Could you rewrite the entries below as a JSON list of strings, one string per line and blank lines omitted, starting from the line with "genus: Turdus" and running through the end of the entries?

• [Records for the task]:
○ ○ ○ ○ ○

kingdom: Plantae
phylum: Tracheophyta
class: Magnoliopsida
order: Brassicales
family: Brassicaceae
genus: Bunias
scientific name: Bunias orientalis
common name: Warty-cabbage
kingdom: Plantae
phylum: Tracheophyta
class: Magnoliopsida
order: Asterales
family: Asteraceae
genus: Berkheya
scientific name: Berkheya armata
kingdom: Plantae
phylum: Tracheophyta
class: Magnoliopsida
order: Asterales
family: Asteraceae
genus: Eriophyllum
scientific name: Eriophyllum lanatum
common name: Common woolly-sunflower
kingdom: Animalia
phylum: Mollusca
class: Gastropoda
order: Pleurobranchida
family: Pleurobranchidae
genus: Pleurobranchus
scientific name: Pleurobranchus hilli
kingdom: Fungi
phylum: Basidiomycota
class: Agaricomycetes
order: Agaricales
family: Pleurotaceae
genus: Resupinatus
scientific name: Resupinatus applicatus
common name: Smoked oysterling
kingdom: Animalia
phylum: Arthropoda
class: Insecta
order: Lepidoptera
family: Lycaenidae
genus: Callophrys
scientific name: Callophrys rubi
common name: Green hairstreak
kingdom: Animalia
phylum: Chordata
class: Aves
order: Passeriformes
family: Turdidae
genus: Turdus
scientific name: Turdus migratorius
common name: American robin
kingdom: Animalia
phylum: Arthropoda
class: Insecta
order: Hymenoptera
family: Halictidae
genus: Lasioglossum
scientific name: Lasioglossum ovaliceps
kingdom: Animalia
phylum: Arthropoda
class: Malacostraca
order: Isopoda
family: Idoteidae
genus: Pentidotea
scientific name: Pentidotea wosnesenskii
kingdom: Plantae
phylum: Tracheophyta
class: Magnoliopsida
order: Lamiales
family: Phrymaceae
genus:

○ ○ ○ ○ ○

• [Response to this exercise]:
[
  "genus: Turdus",
  "scientific name: Turdus migratorius",
  "common name: American robin",
  "kingdom: Animalia",
  "phylum: Arthropoda",
  "class: Insecta",
  "order: Hymenoptera",
  "family: Halictidae",
  "genus: Lasioglossum",
  "scientific name: Lasioglossum ovaliceps",
  "kingdom: Animalia",
  "phylum: Arthropoda",
  "class: Malacostraca",
  "order: Isopoda",
  "family: Idoteidae",
  "genus: Pentidotea",
  "scientific name: Pentidotea wosnesenskii",
  "kingdom: Plantae",
  "phylum: Tracheophyta",
  "class: Magnoliopsida",
  "order: Lamiales",
  "family: Phrymaceae",
  "genus:"
]